§ **Prompt 1**
The noindex article below names kinds of pages that sites deliberately push out of the index. List every one of them.
§ **Prompt 2**
In the noindex article below, what is the only reliable way to noindex PDFs, images and other non-HTML files?
§ **Prompt 3**
Write the next part of the noindex article below, picking up right after its final sentence.

*** Opening of Extract ***

Noindex: How the Directive Really Works in 2026

Key takeaways

Noindex controls indexation, not crawling: the page is still fetched and its links are still discovered, it simply never appears in results.
Never combine noindex with a robots.txt disallow on the same URL: if the crawler is blocked, it can never read the noindex and the page can stay indexed via external links.
Google treats a long-lived noindex page as effectively nofollow over time (Google Search Central, 2017 hangout), so a noindexed page is a slow PageRank sink, not a clean pass-through.
Before any link placement, verify the host page returns no noindex in either the meta robots tag or the X-Robots-Tag header: an indexable host is non-negotiable.
For PDFs, images and other non-HTML files there is no meta tag, the X-Robots-Tag HTTP header is the only reliable way to noindex.
The « Excluded by noindex tag » report in Search Console is a status, not always a bug: confirm intent before « fixing » it.

3 questions to test your knowledge

Read first — the quiz is waiting at the bottom.

What noindex actually does, beyond the tag

A noindex directive tells a search engine one thing: you may crawl this page, but do not keep it in your index. That single distinction is where most of the confusion lives. Noindex is not an access control and it is not a crawl block. The page still gets fetched, its outbound links still get discovered, it simply never shows up for a query. In practice, on a mature site, the pages we deliberately push out of the index, internal search results, faceted filter combinations, paginated noise, thin tag archives, thank-you and confirmation pages, often outnumber the ones we actually want ranking.

The instruction lives in one of two places, and both carry identical weight. Either a robots meta tag in the HTML head, <meta name="robots" content="noindex">, or an X-Robots-Tag in the HTTP response header. Google documents the two as equivalent signals. The header version is the one that matters for anything that is not HTML, which is a detail we will come back to because it is the part that quietly breaks PDF and image strategies.

Here is a clear visual primer on the basics before we get into the operational mechanics.

How noindex works in 2026

The mechanics are stable and well documented, the mistakes are not. When Googlebot fetches a page, it reads the robots meta tag and the X-Robots-Tag header during rendering. If either says noindex, the URL is dropped from the index on the next processing cycle, or never added if it was new. The keyword is fetched: the crawler has to actually reach and read the page for the directive to register. This is the mechanism that makes the robots.txt approach a trap.

*** Close of Extract ***
*** Opening of Information given ***

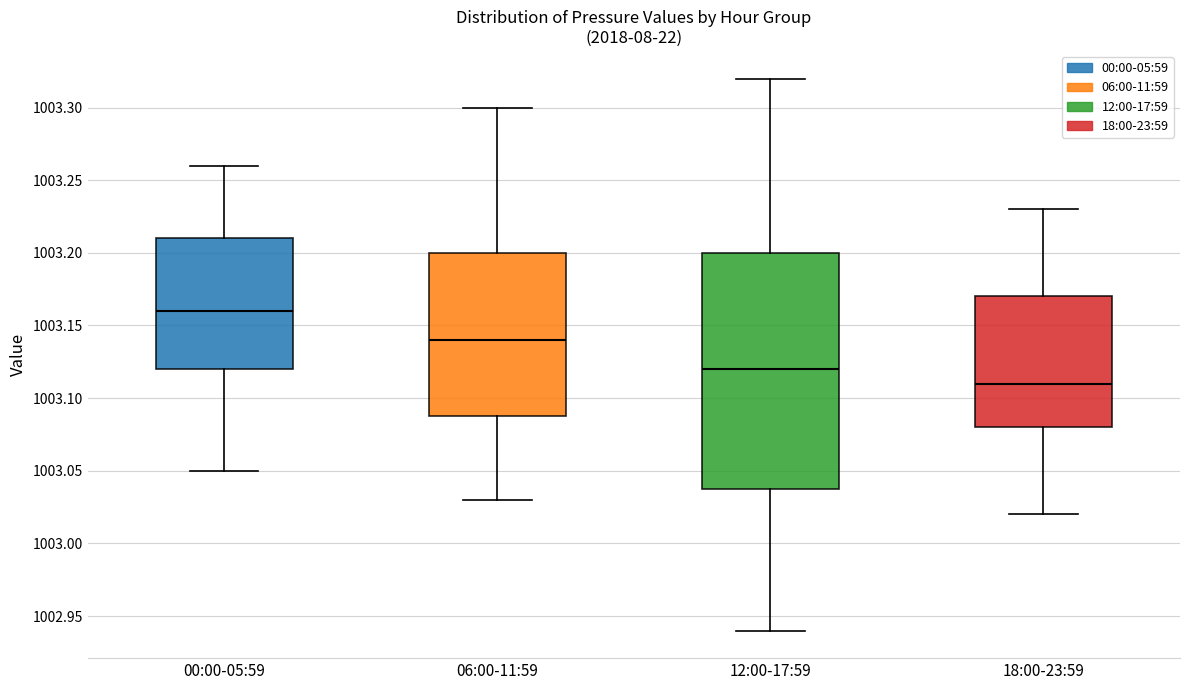

Which box has the lowest median line?

18:00-23:59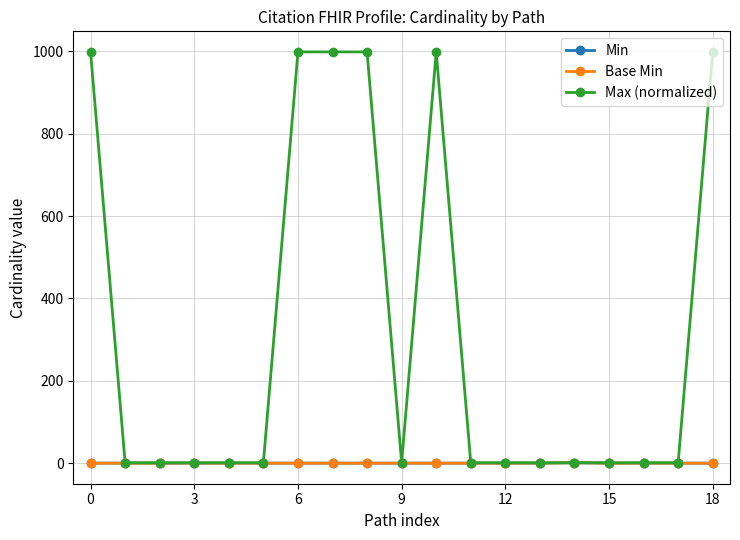

Is this an area chart (filled region under the line)?

No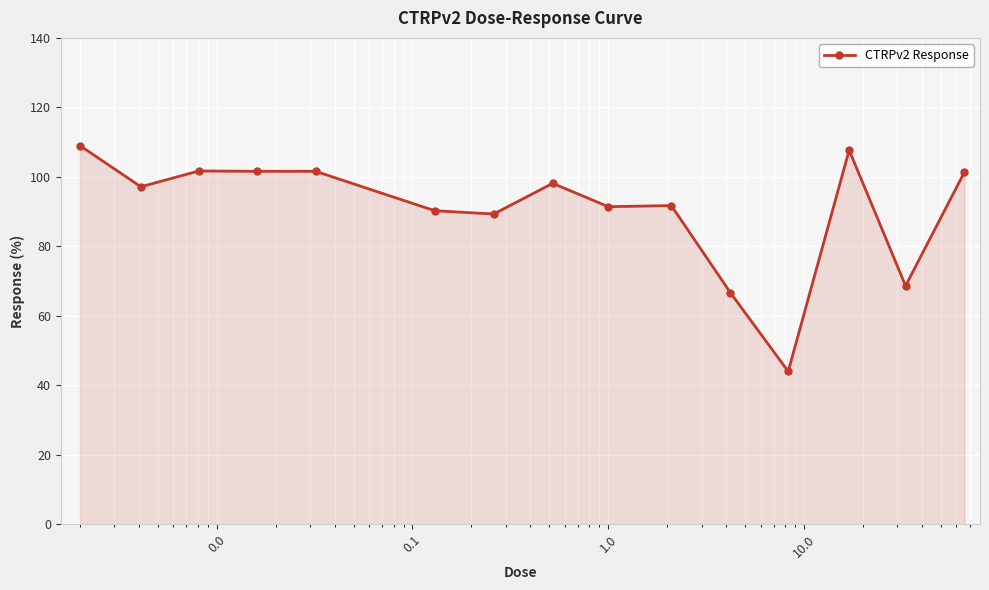

What is the value of the 1st point from the left?

109.0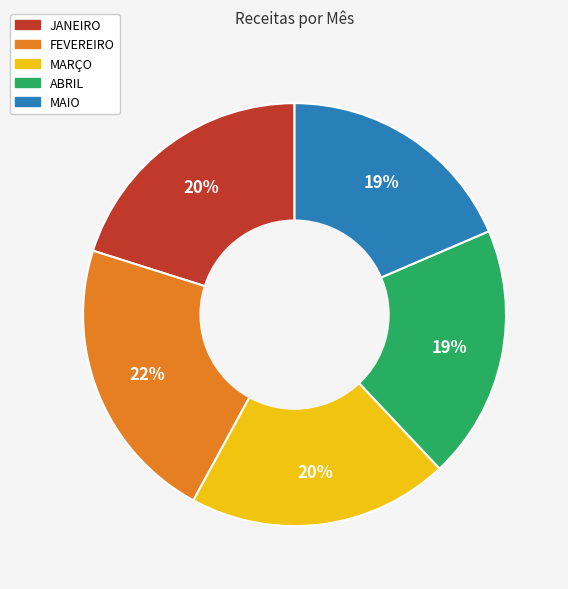

To the nearest percent, what portion does ABRIL represent?

19%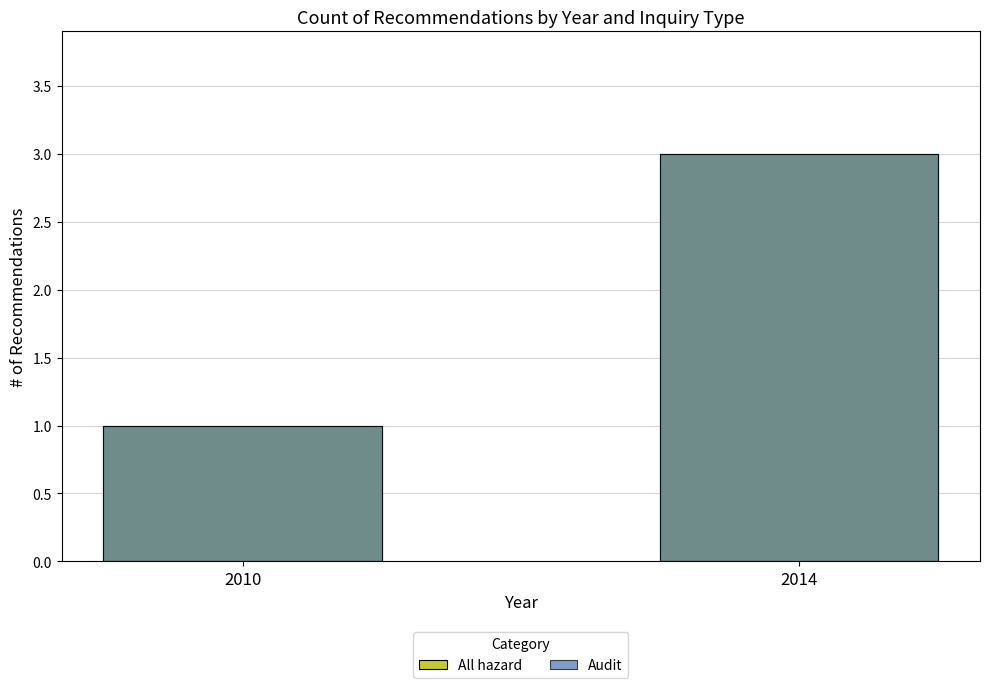

Is it true that Audit equals 1 at 2010?

True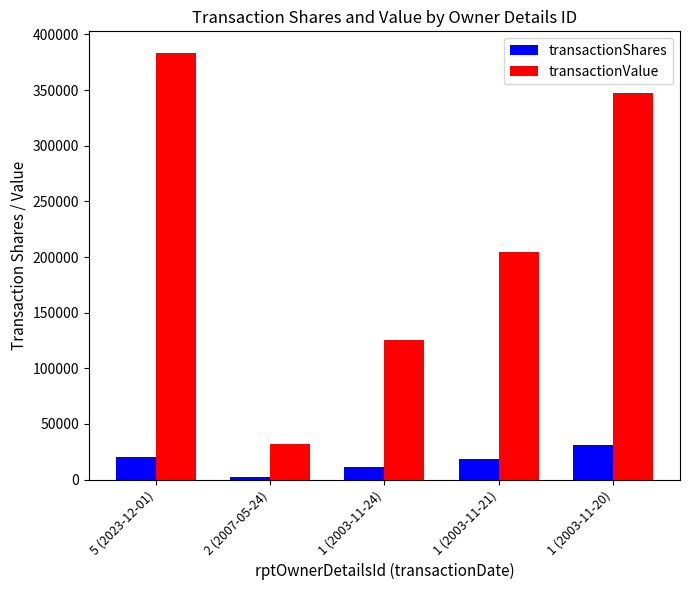

Count the number of data series in this chart.

2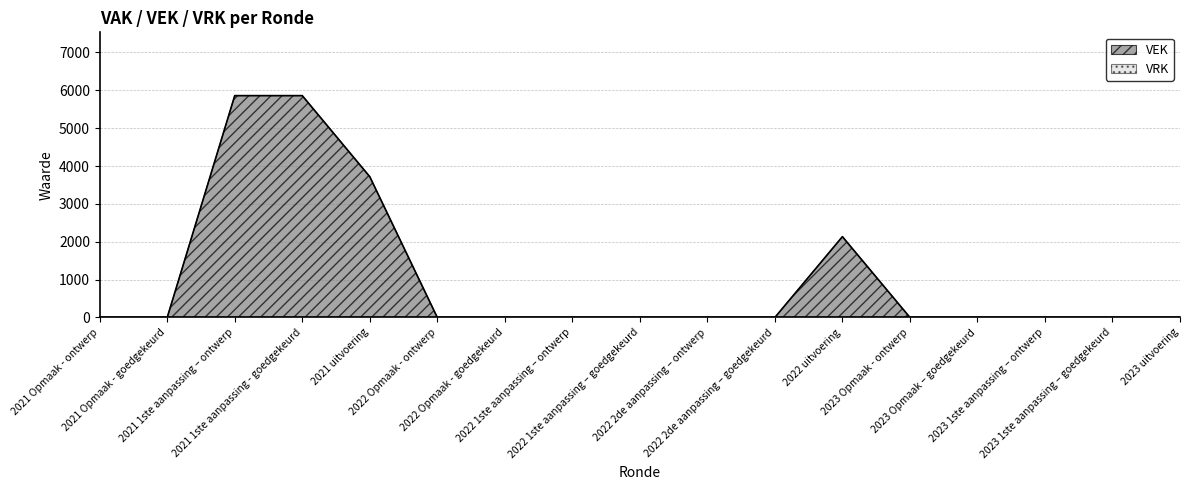

At which category does the data reach its first local peak?

2022 uitvoering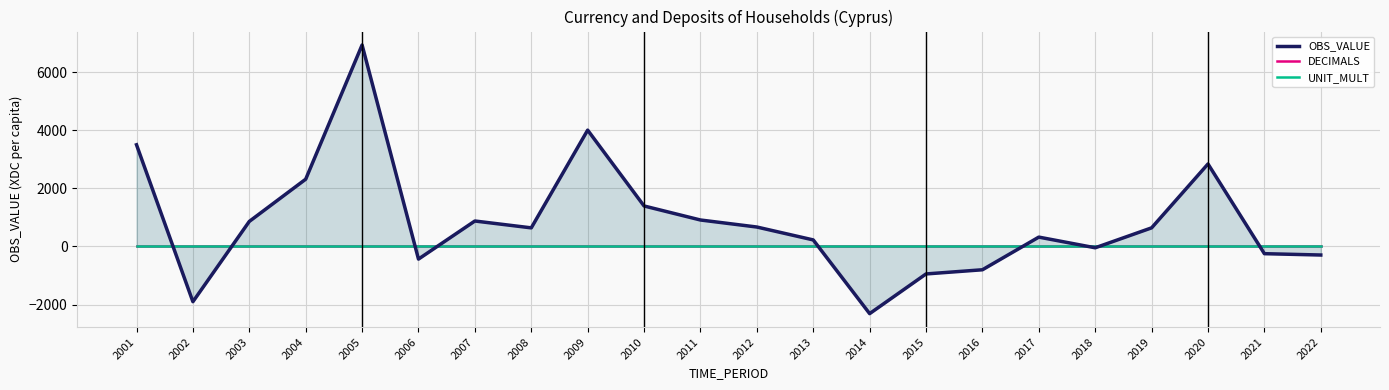

The value of DECIMALS at 2007 is 3.3. True or false?

False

*** Close of Information given ***

§ **Your response 1**
Internal search results, faceted filter combinations, paginated noise, thin tag archives, and thank-you and confirmation pages.

§ **Your response 2**
The X-Robots-Tag HTTP header.

§ **Your response 3**
Stuffing a noindex line into robots.txt does nothing useful. Google publicly dropped support for unofficial robots.txt directives, including noindex, in September 2019 (Google Search Central, 2019). Worse, if you block a URL with a robots.txt disallow and also place a noindex meta tag on it, the disallow wins the race: the crawler never reaches the page, never reads the noindex, and the URL can remain indexed indefinitely on the strength of external links pointing at it, showing up as a bare URL with no snippet. If your real intent is to keep a page out of the index, you must let it be crawled and serve the noindex. The two directives solve different problems and you can read more on the crawl-control side in our entry on instructing crawlers through robots.txt.

For non-HTML assets there is no head to put a meta tag in. A PDF, a generated CSV, a raw image: the only reliable way to keep these out of the index is the X-Robots-Tag header, set at the server or CDN level. We see teams forget this constantly, then wonder why a gated whitepaper PDF is ranking for branded queries.

Where noindex matters in a netlinking operation

For a link buyer, noindex is not abstract hygiene, it is a direct threat to the value of a placement. A noindexed page does not rank, so a backlink sitting on a noindexed host is, in the best case, decorative. But the deeper issue is PageRank flow. A noindex page still receives and consumes link equity through its internal and external links. Over time, Google has stated it treats a persistently noindexed page as effectively nofollow (Google Search Central hangout, 2017), which means the equity flowing into it eventually stops flowing back out. A noindexed page that accumulates a lot of internal links becomes a slow drain on the rest of the site.

This is exactly the audit we run before any placement on an owned property. As a network of owned French media operated in-house, Stringer verifies that the host page, the category it sits in, and the article template all return an indexable status before a single link goes live. It is also why we publish the catalogue of media you can browse without an account, so a buyer can check the context of a placement up front rather than discover a noindexed host after the fact. When you place a sponsored article on a page you have actually verified is indexable, you are buying a link that can pass equity, not a screenshot for a report.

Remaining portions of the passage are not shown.